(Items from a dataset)
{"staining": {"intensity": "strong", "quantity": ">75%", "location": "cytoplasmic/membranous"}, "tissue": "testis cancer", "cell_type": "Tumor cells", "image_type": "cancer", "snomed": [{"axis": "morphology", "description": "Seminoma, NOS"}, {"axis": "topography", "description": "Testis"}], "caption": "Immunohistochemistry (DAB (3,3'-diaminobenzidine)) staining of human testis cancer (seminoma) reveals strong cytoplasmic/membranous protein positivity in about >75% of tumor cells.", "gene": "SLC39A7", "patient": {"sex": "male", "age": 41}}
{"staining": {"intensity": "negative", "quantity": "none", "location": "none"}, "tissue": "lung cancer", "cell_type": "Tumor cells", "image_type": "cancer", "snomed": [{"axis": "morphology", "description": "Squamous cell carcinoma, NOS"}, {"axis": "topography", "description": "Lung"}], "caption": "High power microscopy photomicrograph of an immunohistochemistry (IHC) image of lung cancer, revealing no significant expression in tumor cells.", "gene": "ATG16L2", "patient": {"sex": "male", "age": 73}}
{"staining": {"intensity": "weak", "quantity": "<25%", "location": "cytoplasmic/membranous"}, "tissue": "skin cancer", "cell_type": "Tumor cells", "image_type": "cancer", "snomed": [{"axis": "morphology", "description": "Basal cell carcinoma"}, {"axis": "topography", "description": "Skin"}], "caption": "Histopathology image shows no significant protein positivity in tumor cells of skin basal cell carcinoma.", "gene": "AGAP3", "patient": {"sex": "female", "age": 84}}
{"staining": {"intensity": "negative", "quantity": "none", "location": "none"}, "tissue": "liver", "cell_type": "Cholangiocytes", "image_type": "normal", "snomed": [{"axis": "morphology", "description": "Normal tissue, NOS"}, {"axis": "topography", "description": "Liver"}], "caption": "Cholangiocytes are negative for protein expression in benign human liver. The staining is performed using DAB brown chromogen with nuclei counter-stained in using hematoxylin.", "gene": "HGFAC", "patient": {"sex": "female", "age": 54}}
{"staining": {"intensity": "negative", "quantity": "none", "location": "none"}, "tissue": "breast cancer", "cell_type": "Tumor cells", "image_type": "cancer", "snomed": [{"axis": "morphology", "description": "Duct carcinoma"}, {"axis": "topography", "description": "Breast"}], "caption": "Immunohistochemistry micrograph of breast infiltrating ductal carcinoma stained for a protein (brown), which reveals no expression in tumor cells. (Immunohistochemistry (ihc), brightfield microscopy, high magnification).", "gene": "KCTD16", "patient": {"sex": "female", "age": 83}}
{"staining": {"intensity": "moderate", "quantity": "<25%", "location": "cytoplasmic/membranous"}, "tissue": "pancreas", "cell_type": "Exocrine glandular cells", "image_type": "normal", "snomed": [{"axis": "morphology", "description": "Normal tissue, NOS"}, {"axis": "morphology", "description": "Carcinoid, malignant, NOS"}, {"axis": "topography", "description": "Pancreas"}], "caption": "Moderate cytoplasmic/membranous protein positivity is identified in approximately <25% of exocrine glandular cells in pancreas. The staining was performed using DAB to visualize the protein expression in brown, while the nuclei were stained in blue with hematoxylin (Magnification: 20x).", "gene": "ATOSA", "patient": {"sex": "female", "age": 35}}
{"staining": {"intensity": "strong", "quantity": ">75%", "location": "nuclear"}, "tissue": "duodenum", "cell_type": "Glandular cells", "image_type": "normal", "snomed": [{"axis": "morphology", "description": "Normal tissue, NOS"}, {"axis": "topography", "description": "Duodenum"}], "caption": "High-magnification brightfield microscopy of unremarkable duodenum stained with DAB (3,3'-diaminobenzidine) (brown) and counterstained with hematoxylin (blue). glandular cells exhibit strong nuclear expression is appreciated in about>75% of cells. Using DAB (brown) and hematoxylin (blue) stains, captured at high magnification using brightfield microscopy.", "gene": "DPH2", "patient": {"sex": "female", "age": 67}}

_Exercise directions_
Copy each line from the entries above that has the word "significant" in it.

_Result for this task_
{"staining": {"intensity": "negative", "quantity": "none", "location": "none"}, "tissue": "lung cancer", "cell_type": "Tumor cells", "image_type": "cancer", "snomed": [{"axis": "morphology", "description": "Squamous cell carcinoma, NOS"}, {"axis": "topography", "description": "Lung"}], "caption": "High power microscopy photomicrograph of an immunohistochemistry (IHC) image of lung cancer, revealing no significant expression in tumor cells.", "gene": "ATG16L2", "patient": {"sex": "male", "age": 73}}
{"staining": {"intensity": "weak", "quantity": "<25%", "location": "cytoplasmic/membranous"}, "tissue": "skin cancer", "cell_type": "Tumor cells", "image_type": "cancer", "snomed": [{"axis": "morphology", "description": "Basal cell carcinoma"}, {"axis": "topography", "description": "Skin"}], "caption": "Histopathology image shows no significant protein positivity in tumor cells of skin basal cell carcinoma.", "gene": "AGAP3", "patient": {"sex": "female", "age": 84}}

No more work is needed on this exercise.